Зима сияла и скалилась, продувая сокрушенно качающийся сад навылет, крошевом секло по отмороженным щекам, но впереди слышалась разухабистая гармоника, танцевали враскачку какие-то фольклорные бабы в шалях, плыл парок из пластиковых стаканчиков, и вообще гулялось.
Всем, кроме двоих, взявшихся выяснять отношения.
– У тебя сегодня последний день, Саркисик. Последний день, когда ты можешь мне что-то доказать.
Вера шла взвинченной сильной походкой, топча сугробы, будто не разбирая дороги. Он впервые не знал, чем ей помочь.
Впереди на снегу чернел помост с гирями, каркали вороны на шатровом куполе Вознесения Господня.

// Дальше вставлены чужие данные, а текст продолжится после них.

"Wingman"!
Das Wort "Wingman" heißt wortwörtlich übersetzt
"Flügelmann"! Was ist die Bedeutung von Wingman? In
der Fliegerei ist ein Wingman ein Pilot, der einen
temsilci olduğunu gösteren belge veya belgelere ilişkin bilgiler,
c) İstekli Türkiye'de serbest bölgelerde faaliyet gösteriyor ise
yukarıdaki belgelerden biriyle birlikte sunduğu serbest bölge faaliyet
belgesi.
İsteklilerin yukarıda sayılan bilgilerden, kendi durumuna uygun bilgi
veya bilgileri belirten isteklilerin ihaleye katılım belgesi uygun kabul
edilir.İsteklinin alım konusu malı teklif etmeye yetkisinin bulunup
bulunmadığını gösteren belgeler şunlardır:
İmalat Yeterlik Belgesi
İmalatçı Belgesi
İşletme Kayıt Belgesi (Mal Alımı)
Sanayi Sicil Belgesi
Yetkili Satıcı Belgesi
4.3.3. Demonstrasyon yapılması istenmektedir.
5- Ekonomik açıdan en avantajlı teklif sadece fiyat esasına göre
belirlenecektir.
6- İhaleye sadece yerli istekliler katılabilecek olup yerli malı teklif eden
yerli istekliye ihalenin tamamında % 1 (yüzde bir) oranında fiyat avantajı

Словно эшафот, подумалось Саркису.
– Подожди меня.
– Ой, не надо, я не буду ждать.
– Почему? Будет здорово!
Он подбежал к помосту, где собиралась толпа. Затейник выкликал желающих дернуть. Верзила, с виду бывший морпех, протиснулся к помосту, поплевал на руки.

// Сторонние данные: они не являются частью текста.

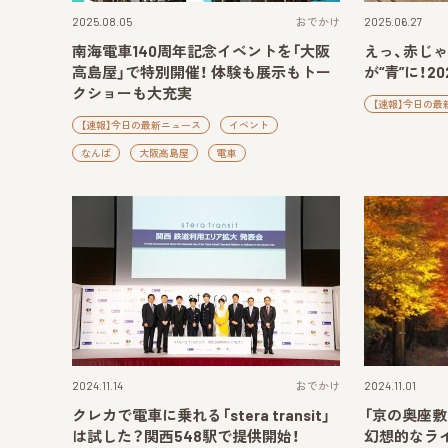
2025.08.05
おでかけ
2025.06.27
南海電車140周年記念イベントを「大阪
えっ、赤じゃ
高島屋」で特別開催！ 体験も展示もトー
が“青”に！2
クショーも大充実
【速報】今日の最
【速報】今日の最新ニュース
イベント
なんば
大阪高島屋
電車
2024.11.14
おでかけ
2024.11.01
クレカで電車に乗れる「stera transit」
「京の奥座敷
は試した？関西548駅で提供開始！
幻想的なラ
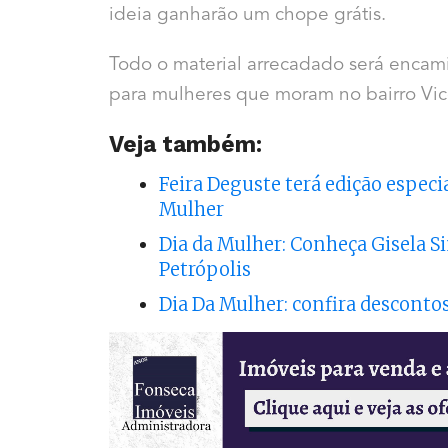
ideia ganharão um chope grátis.
Todo o material arrecadado será encam
para mulheres que moram no bairro Vice
Veja também:
Feira Deguste terá edição espec
Mulher
Dia da Mulher: Conheça Gisela 
Petrópolis
Dia Da Mulher: confira desconto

– Шесть! Семь! Восемь! – заорали в толпе. Многие были пьяны и слегка толкались, чтобы лучше видеть.
Морпех жал быстро, через минуту он выдохся, опустил на грудь и терял силы, хватая ртом воздух. Через два раза он грохнул гирю на помост, потирая плечо. «Двадцать семь». На правой. Левой он едва докачал до двадцати и был тут же нахлобучен шапкой. Румяная девица застегивала ему куртку, отряхивала брючину. Саркис оглянулся на Веру. Она стояла с безразличным видом. Он скинул бушлат в снег и вышел.
– Раз! Два! Три!
Ток крови напрягся в нем, ускоряясь до бешеного предела. Шло хорошо, то ли от отчаяния, то ли от мороза.
– Двадцать один! Двадцать два!
Еще десять, хотя бы десять.
– Двадцать восемь! Двадцать девять!
Трудно. Очень. Едва…
Саркис вырвал над головой и посмотрел на Веру.
Она улыбалась разорванной улыбкой, готовая повернуться. Она уходила.
– Тридцать три! Тридцать четыре!
– Вот молодец парень, а ну поддержим! – заорал массовик, бледный комсец с залысинами.
Толпа заорала так, что рука довела до тридцати шести и сдалась. Все.
– Реко-о-орд!
Веру передернуло. Она начала хохотать, бросаясь на колени, взмахивая руками.
Он сменил руку.
– Раз!
Вера закричала через ряды, пробиваясь к нему, расталкивая спины с брезгливым выражением, будто не она, а ее толкали.
– Пять! Шесть!
– Слышишь? Я все равно не люблю тебя! Слышишь, ты?
Голос толпы стал смолкать.
– Я знаю, что это гадко! С тобой я чувствую себя гадиной! Я никогда тебе этого не прощу! Слышишь? Животное! Брось свою железяку! Немедленно!